On January 25, 2022, a local activist group, Prutehi Litekyan, filed a lawsuit against the US Air Force’s applying for a Hazardous Waste Management Facility Permit to burn and detonate military waste munitions as it does not comply with NEPA (National Environmental Policy Act).
Tarague Beach—the area the US military hopes to continue using for open detonation and burning—is on land occupied by Anderson Air Force Base. The location also houses land that had previously belonged to CHamoru families after being seized by the US military following the end of WWII.
Over the course of 7 months, the conflict has grown as more members of the island’s community join the group in advocacy for the preservation and protection of native land. The island continues to experience increasing protests, gaining more supporters each day with the help of social media activism and publicity through local news. Prutehi Litekyan has taken major steps to ensure that the legal fight continues receiving public attention, raising awareness throughout Guam. The growing number of recent protests supporting the call to action by Prutehi Litekyan have been organized to push back against Andersen Air Force Base’s application for the Hazardous Waste Open Burn and Open Detonation permit. Citizens are encouraged to produce written letters for both the Guam Environmental Protection Agency and local government members, asking them to deny the US military’s permit to use the native land of Tarague.
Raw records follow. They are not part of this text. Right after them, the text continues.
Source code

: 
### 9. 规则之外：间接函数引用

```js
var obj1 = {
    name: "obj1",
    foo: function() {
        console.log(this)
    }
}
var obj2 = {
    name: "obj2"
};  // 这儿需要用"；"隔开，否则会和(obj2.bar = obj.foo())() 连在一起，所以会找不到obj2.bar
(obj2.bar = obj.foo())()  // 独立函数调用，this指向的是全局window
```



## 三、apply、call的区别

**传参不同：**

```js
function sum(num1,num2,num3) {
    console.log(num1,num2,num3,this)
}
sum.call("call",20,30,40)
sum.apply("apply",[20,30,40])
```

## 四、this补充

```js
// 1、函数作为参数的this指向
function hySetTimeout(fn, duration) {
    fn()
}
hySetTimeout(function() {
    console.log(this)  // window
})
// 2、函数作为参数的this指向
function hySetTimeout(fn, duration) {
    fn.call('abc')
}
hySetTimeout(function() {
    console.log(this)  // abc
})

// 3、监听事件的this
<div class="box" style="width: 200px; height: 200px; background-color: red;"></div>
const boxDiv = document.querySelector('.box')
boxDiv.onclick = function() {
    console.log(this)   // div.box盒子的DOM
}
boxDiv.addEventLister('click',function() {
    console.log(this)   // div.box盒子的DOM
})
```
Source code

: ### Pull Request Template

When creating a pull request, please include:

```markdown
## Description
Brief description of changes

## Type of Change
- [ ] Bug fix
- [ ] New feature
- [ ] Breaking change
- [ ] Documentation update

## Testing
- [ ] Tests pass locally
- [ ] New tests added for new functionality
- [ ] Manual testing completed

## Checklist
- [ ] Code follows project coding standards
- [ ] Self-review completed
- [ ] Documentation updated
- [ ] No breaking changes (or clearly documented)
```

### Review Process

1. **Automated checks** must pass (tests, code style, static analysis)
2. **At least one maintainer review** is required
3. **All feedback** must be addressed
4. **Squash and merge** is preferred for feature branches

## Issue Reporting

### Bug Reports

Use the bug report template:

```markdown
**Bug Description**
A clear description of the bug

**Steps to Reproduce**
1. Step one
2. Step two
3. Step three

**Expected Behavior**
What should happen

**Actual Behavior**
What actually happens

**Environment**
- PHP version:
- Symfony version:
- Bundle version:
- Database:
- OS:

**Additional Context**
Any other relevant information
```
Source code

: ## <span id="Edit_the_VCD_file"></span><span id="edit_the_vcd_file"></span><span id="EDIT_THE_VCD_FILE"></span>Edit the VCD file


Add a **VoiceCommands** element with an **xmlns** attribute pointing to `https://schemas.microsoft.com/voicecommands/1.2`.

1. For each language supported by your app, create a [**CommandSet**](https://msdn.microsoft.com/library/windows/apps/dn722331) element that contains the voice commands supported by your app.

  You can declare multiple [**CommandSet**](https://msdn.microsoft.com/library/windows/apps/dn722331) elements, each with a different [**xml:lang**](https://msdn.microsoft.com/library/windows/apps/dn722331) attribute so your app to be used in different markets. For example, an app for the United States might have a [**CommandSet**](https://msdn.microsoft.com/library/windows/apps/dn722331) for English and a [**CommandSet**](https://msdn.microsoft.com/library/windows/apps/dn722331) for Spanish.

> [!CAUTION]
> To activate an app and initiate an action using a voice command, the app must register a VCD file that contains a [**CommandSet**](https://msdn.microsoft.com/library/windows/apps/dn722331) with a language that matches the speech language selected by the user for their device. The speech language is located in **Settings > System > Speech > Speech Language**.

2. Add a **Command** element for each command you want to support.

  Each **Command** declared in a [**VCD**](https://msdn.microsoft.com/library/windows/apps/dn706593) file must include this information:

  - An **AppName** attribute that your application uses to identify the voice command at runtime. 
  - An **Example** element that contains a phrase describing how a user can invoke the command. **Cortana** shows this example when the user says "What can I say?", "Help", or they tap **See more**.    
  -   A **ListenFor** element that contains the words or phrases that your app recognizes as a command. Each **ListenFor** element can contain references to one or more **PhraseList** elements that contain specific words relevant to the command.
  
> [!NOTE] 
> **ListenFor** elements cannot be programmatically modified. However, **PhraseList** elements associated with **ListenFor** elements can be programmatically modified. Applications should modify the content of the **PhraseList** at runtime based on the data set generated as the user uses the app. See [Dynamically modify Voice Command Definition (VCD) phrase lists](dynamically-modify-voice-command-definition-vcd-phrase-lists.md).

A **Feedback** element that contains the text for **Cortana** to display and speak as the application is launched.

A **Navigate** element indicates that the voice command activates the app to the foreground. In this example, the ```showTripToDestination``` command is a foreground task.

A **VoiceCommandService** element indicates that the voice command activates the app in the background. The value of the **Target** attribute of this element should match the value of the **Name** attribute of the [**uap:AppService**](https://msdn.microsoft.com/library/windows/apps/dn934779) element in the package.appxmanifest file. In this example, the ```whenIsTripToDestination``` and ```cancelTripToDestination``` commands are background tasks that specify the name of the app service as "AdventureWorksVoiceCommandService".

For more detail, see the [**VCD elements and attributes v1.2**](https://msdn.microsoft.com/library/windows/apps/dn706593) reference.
“We’re talking about hazardous waste going near our aquifer, our jungles, and our ocean. This is air that we breathe, it’s going to be close to homes, schools, ranches, farms, all in the north. And we as a community should be extremely upset that this is even considered,” Monaeka Flores, a member of the Prutehi Litekyan: Save Ritidian movement, explained to Pacific Daily News.
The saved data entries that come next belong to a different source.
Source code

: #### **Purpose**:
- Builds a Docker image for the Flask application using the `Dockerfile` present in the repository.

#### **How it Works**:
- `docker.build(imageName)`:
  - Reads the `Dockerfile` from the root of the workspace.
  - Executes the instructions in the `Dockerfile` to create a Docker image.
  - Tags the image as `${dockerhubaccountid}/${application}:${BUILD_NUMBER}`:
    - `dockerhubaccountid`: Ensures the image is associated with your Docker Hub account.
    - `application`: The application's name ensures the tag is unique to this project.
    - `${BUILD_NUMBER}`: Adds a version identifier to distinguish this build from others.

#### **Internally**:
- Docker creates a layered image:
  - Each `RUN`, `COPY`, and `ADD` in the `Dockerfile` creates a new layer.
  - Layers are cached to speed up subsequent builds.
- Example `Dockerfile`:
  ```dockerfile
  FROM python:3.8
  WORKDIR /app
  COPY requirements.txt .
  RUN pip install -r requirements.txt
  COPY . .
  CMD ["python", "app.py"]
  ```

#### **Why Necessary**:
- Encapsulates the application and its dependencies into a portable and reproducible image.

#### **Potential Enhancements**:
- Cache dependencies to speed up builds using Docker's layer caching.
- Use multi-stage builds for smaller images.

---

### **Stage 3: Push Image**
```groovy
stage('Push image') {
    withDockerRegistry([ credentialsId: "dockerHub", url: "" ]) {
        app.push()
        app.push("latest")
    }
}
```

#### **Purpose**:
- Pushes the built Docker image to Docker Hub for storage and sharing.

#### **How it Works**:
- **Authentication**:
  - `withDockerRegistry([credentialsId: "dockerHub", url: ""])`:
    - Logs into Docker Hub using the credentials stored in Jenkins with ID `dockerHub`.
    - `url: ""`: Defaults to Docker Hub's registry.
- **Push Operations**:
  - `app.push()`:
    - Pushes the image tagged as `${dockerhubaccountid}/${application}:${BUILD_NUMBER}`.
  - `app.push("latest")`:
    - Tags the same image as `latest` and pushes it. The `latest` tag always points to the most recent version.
Prutehi Litekyan has created a petition to show the community’s opposition to the use of sacred indigenous land and a letter-writing campaign, encouraging the citizens of Guam to directly communicate to the Guam Environmental Protection Agency and government officials their concerns. Local protestors continue to spread the word through social media apps such as Instagram and Facebook, further contributing to the number of signatures on the petition and allowing more people to join the letter-writing campaign. The permit is currently in the state of being reviewed as they await the Department of Defense’s assessment of the permit’s environmental impacts and any evaluations to open burning and detonation for the island’s land.
Editor’s note: This article at first incorrectly identified the area of Tarague. We regret the error.
I’m of the opinion that one can never satisfy all.
Majority of the folks on Guam love the USA, the benefits as a US Citizen & the protection they are provided.
This was more evident during times of war, but more specifically they yearned for the USA during the occupation of Guam by the Japanese.
I understand that majority of the protestors (or activist) at one time in the past had, owned or occupied property within the gates of not only AAFB, but also Naval Station, NCTM’s, and Naval Magazine, etc…
One cannot predict the future, but during these troubled times while the current POTUS is rattling his dull saber coupled with his feeble mind the nearby countries in the Orient are poised and possibly awaiting for just the right satisfy to enlarge their empire, and Guam might again be a pawn, or likely will be the sacrifice.
Should we really be worried about supposed “ancestral lands”…?
You minimize the harm. This group is fighting for the protection of Guam’s sole source aquifer, the protection of ancestral burials, the protection of native and endangered species including Traditional medicines, and for the return of native land – all of which are connected to this issue. Without water there is no security. Wake up!
This article has errors. The land the OBOD is happening is at Tarague. The reporter is mistaken.